Provident funds governance
Insights 42, June 2002
Many Asian countries rely on
provident funds to finance retirement. Globalisation, rapid ageing, a need
for fiscal consolidation and more individualistic preferences have
increased the significance of provident funds, but substantive reforms in
their governance are needed to realise their full potential.
Provident funds collect mandatory
contributions, with the investment risk being borne by the plan member
rather than by the plan sponsor. Provident fund accounts move through two
main phases (Figure 1).
In an initial accumulation phase,
provident fund account balances expand as pension contributions grow with
compound interest. This requires that pre-retirement withdrawals be
minimised and that positive real rates of interest are earned. In a second
phase, the funds accumulated over the working years are used during
retirement. During this phase, longevity risk (the risk that a person may
outlive his or her resources) and inflation risk (the risk that the real
value of fund balances decline) must be addressed.
Norm of centralisation
In both phases, investment policies and performance are of crucial
importance. As provident fund contributions are in the nature of
contractual long-term savings, their investment in profitable projects can
increase fund balances and enhance long-term rates of economic growth.
With the exception of Hong Kong, centralised investment management by the
provident fund authorities has been the norm in Asia.
The pension literature draws attention to the
importance of governance issues in fund investment. These concern
responsibility for trusts, i.e.
balancing risk and returns in investing the funds
tractability, i.e. ensuring that all
dealings of the provident fund are undertaken in a transparent manner
accountability, i.e. establishing
procedures to hold provident fund management responsible for the fund
In all Asian countries, investment policies and performance are in need of
substantial improvement. In high income but rapidly ageing Singapore, a
government investment company whose operations are by law non-transparent
and non-accountable is ultimately responsible for the investment of
provident fund balances. This has led to a highly regressive large tax on
provident fund wealth and to low replacement rates. In others, such as
Thailand, Malaysia, and Sri Lanka, international diversification of
provident fund assets is lacking. As their domestic financial and capital
markets have limited depth, there is an overemphasis on government
securities and other government guaranteed assets in their portfolio. Lack
of independence from the political authorities has complicated the
investment function in Asia.
In most developing countries,
performing the core administrative tasks of provident funds satisfactorily
remains a major challenge. There is also a need to review periodically the
relevant laws, regulations, organisational structures and procedures, and
design details of various schemes of the provident funds. Some Asian
countries, such as Malaysia and Singapore, have been fairly successful in
undertaking core administrative tasks effectively while others, such as
India, Indonesia, and Sri Lanka, need to make substantial progress in this
Strategies for change
In the final analysis, there is no substitute for creating a policy
environment in which provident funds can pursue good governance.

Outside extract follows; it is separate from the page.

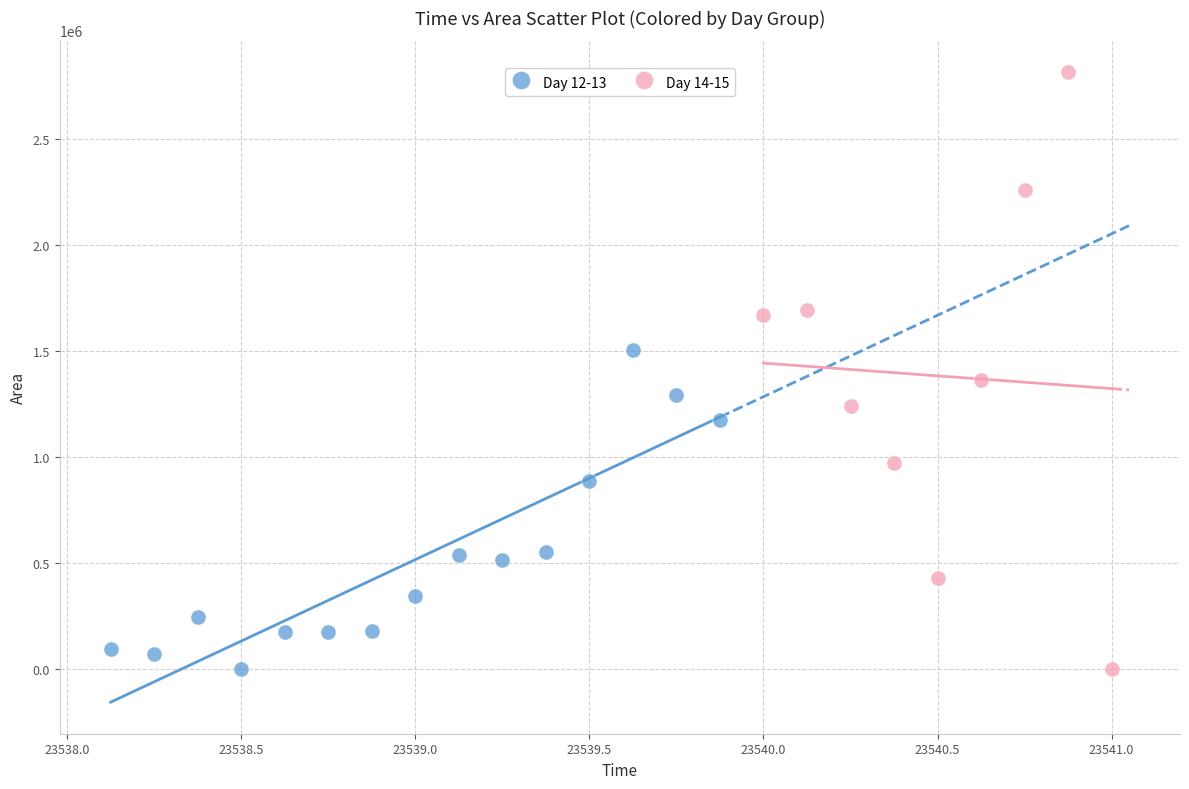

Which series has the largest Y range (max minus min)?

Day 14-15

Consideration should be given to setting up national regulatory agencies
for the pensions sector. Such agencies, staffed by independent-minded and
competent professionals, could help ensure greater professionalism and
educate stakeholders on the importance of governance issues. Strategies
for changing the organisational culture of provident funds are also
required. Encouraging research on pension issues within each country may
assist in developing more informed and locally relevant pension programmes
and strategies. Complementary reforms in the financial and capital markets
and in corporate and state-owned enterprise governance are also essential.